**Work to complete**
From the line containing "36: (814, 216)" down to the line containing "63: (646, 336)" in the records below, reproduce every line exactly, ends included, and omit all others.

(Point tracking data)

=== Section Start ===

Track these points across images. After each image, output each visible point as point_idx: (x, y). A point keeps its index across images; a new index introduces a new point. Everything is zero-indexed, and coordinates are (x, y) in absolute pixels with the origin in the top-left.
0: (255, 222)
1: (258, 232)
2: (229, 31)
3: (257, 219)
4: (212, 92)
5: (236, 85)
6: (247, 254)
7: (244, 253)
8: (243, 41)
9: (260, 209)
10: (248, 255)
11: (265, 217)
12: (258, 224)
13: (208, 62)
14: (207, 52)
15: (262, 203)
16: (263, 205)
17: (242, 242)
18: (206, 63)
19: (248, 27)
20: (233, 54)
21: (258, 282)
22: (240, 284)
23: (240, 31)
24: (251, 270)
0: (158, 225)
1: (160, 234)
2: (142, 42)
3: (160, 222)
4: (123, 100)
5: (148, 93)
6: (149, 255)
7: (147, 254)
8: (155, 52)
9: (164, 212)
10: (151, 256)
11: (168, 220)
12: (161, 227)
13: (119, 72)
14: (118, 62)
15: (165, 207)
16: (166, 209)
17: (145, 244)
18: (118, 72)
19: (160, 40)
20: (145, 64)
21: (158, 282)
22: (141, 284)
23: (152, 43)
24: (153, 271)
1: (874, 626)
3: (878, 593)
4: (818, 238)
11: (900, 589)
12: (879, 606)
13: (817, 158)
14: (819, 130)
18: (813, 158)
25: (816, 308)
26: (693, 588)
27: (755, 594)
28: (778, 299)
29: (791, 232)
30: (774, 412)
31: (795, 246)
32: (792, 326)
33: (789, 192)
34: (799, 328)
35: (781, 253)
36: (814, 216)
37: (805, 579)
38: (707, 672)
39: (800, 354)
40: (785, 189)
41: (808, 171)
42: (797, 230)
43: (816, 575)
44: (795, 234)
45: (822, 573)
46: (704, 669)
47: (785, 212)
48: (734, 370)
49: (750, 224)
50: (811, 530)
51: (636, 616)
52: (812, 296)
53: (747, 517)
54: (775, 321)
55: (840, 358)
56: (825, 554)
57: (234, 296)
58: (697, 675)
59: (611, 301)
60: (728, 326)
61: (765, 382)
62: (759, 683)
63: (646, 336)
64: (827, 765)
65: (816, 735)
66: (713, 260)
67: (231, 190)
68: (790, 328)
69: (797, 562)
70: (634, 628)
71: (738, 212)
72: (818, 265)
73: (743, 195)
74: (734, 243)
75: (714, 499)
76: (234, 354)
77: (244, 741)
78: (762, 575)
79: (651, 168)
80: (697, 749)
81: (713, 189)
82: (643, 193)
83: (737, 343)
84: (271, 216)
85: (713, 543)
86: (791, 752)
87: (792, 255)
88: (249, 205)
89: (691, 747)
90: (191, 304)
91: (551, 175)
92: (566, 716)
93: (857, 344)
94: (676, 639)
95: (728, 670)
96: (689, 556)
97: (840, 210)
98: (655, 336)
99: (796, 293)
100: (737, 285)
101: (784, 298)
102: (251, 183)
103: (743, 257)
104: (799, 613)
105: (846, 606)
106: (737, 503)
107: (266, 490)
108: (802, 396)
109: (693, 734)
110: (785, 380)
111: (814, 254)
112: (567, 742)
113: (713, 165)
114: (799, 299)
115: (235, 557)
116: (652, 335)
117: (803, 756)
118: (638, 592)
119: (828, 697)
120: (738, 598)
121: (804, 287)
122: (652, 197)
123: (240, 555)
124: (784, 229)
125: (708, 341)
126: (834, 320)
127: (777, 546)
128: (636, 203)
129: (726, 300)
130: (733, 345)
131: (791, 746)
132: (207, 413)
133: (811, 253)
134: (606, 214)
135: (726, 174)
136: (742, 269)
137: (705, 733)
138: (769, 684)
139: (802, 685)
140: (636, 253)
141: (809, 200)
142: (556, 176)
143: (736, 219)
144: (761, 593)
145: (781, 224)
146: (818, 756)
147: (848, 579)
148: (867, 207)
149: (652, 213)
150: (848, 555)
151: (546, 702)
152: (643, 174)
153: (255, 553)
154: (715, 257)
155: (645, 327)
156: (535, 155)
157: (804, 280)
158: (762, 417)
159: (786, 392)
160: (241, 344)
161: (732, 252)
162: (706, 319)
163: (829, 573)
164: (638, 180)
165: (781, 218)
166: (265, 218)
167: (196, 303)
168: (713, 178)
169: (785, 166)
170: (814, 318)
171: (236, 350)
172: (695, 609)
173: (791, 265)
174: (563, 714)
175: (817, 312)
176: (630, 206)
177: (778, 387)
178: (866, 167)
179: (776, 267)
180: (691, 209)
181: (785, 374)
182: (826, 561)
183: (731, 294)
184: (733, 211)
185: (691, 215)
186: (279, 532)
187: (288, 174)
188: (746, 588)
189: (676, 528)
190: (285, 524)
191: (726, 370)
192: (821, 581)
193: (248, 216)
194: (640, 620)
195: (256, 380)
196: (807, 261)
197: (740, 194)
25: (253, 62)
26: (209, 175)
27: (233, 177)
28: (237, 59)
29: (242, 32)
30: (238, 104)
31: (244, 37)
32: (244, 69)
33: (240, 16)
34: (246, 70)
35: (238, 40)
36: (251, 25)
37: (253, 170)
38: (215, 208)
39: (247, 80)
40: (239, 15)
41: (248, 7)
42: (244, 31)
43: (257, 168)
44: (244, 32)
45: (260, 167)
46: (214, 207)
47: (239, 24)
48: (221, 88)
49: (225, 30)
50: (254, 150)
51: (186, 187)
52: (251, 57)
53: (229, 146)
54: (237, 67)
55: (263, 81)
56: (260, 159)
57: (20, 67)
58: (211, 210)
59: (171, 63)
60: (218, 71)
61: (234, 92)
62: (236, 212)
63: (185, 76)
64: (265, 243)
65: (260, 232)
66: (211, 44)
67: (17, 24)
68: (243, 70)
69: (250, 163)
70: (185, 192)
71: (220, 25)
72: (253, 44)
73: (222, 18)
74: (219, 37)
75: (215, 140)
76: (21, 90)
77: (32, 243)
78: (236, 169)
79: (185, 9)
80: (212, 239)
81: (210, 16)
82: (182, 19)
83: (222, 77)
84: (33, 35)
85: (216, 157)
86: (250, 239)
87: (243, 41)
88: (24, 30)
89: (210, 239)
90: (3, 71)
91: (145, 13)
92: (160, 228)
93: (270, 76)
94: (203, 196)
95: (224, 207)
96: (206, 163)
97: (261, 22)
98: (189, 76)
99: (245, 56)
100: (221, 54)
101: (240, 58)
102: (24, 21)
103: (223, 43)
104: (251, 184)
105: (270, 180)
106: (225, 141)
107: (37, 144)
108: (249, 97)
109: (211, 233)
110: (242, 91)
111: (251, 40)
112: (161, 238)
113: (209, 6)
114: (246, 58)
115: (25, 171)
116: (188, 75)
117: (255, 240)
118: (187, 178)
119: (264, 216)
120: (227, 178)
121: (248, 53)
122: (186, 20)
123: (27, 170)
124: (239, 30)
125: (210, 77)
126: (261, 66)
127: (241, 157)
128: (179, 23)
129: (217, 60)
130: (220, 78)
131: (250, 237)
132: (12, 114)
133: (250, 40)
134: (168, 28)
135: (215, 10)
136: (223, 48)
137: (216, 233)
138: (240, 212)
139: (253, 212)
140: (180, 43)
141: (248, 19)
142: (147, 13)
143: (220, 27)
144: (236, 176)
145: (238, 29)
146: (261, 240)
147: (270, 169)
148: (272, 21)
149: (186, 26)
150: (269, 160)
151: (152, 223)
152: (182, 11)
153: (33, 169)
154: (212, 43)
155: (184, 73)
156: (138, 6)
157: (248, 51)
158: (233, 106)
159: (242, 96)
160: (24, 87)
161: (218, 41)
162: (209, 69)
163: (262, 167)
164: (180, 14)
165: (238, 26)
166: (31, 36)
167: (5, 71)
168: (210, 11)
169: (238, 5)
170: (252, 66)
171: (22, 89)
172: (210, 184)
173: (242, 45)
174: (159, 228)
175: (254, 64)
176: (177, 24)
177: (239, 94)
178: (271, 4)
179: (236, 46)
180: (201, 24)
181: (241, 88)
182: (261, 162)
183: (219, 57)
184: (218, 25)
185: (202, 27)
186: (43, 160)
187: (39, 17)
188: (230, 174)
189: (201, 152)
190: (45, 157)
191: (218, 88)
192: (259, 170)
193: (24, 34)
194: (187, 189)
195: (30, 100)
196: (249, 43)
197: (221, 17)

=== Section End ===

**Task response**
36: (814, 216)
37: (805, 579)
38: (707, 672)
39: (800, 354)
40: (785, 189)
41: (808, 171)
42: (797, 230)
43: (816, 575)
44: (795, 234)
45: (822, 573)
46: (704, 669)
47: (785, 212)
48: (734, 370)
49: (750, 224)
50: (811, 530)
51: (636, 616)
52: (812, 296)
53: (747, 517)
54: (775, 321)
55: (840, 358)
56: (825, 554)
57: (234, 296)
58: (697, 675)
59: (611, 301)
60: (728, 326)
61: (765, 382)
62: (759, 683)
63: (646, 336)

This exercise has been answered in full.